It’s not the last day of the workshop, but it’s my last day here in snowy Minneapolis. I’ve had a fun time, and my trip is ending on a good note because of today’s good talks.
Michael Overton: Crouzeix’s Conjecture
Michael told us about Crouzeix’s conjecture which is an inequality, conjectured to be true by Michel Crouziex, relating the spectral norm of a polynomially transformed matrix to the maximum of that same polynomial over the field of values of that matrix, which is the set of complex numbers v^TAv ranging over all unit complex vectors v (here, I use T to denote conjugate transpose). This conjecture has little bearing on parsimonious modeling, but it’s an example where, to a surprising degree of success, nonsmooth analysis is used to prove properties of a function, called Crouzeix’s ratio, which suggest the verity of Crouzeix’s Conjecture and where nonsmooth BFGS seems to work quite well.
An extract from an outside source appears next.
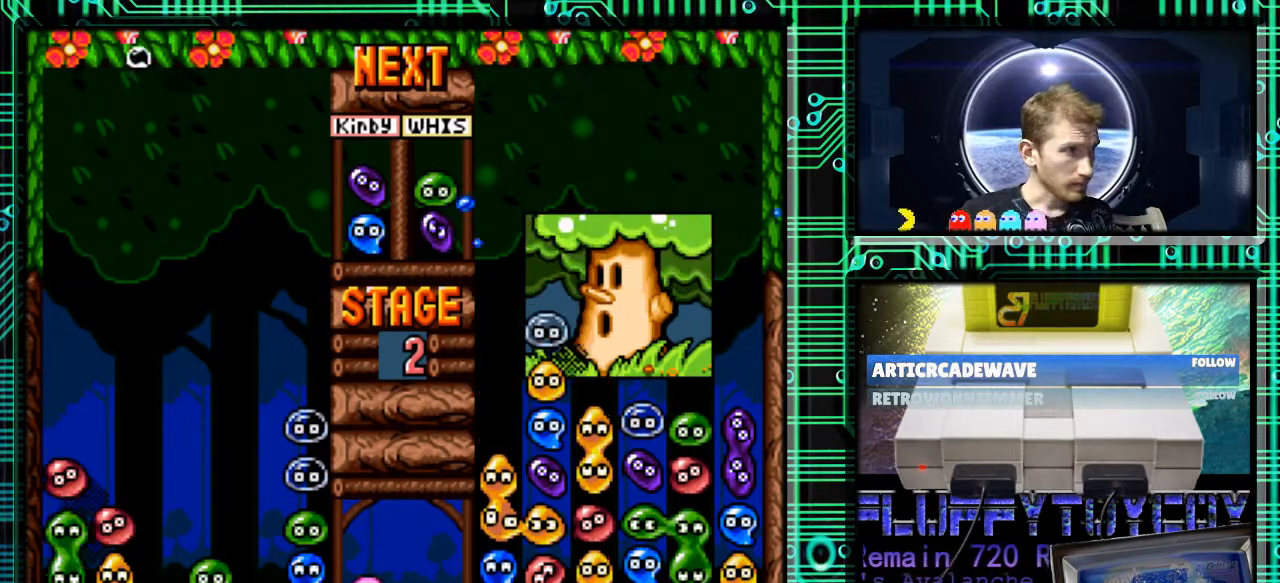
{"buttons": [], "events": [[367, "DPAD_DOWN", "up"]]}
Lek-Heng Lim: Grothendieck Constant and Structured Matrix Computations
Lek-Heng wants to determine the minimal number of operations needed to, for example, multiply two matrices together, and after he finds the minimal number of operations, he’d like to give us an algorithm that achieves that number. We still lack an understanding of general matrix-matrix multiplication, but for structured matrices, for example, circulant matrices or Toeplitz matrices, Lek-Heng has the answer. The intriguing processes by which he arrives at these answers takes two steps: (1) represent the matrix-matrix multiplication rule as a bilinear map, which itself can be viewed as a tensor, and (2) compute the rank of that tensor, which allows you to both measure the complexity of the multiplication and provides an algorithm to compute the multiplication. You see, computing the rank of a tensor means simplifying it into a linear combination of simpler tensors, which suggests an algorithm. And the fewer the tensors used in this decomposition, the fewer the operations needed to compute that tensor.
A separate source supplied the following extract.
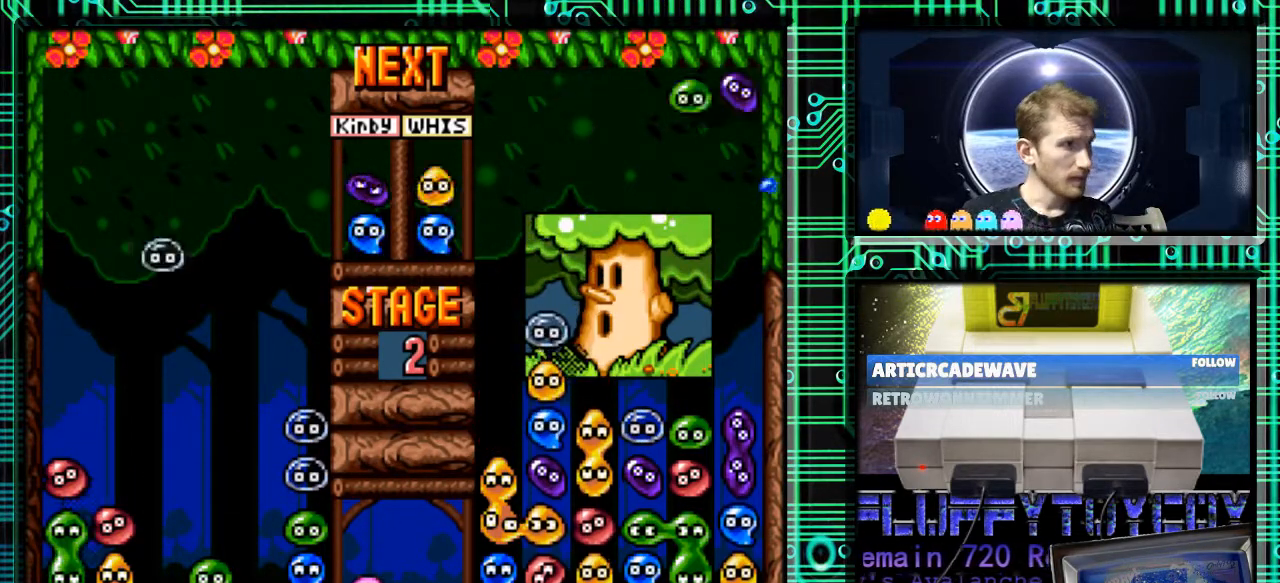
{"buttons": [], "events": []}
Laura Balzano: Low-rank Matrix Completion under Monotonic Transformation
Laura presented an issue with matrix completion, which, briefly stated, is the task of partly observing a matrix, and then, filling in the unobserved entries of the matrix. We don’t want just any completion of the observed matrix entries, we want a low-rank one because…Occam’s Razor. But there is a problem with this approach: when we apply matrix completion in practice, our solution must be a matrix of integers, for example, each entry may correspond to a ranking (1 to 4 stars) that some user assigned some product in Netflix’s movie catalogue; but, Laura says, matrices of integers are not low-rank! So she changes the model. Laura’s new model assumes that a Lipschitz transformation of the matrix, not the original matrix, is low rank. Unfortunately, we do not often know the Lipschitz mapping in advance, so Laura proposes the scariest optimization problem of the workshop, one that requires optimizing over a set of Lipschitz monotonic functions. She provides a few heuristics, which don’t actually solve the problem under consideration, but provide interesting experimental results nonetheless.
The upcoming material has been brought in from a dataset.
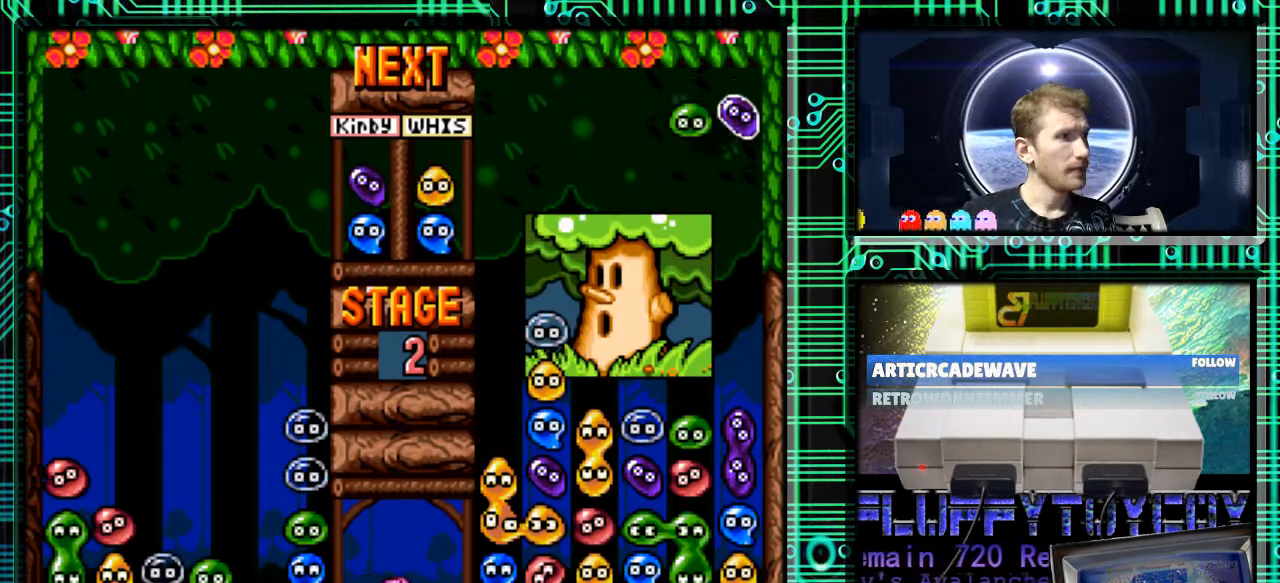
{"buttons": [], "events": []}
Michael Friedlander: Level-set Methods for Convex Optimization
Michael showed us how to solve constrained optimization problems, for example, one in which we minimize a function f subject to another function g being less than sigma, by approximately solving a series of flipped optimization problems in which we minimize g subject to f being less than tau; the series of optimization problems result from varying tau, and ultimately, we’re searching for the tau for which the minimum value of g subject to f being smaller than tau is sigma, i.e., we want to tau to be the optimal value of the original optimization problem—that’s a root finding problem, hence the title of the talk. The novelty of this new approach, which has been building up in several of Michael’s and his coauthor’s older papers, is to make the root-finding algorithm practical, so they propose inexact newton and secant algorithms for finding the root.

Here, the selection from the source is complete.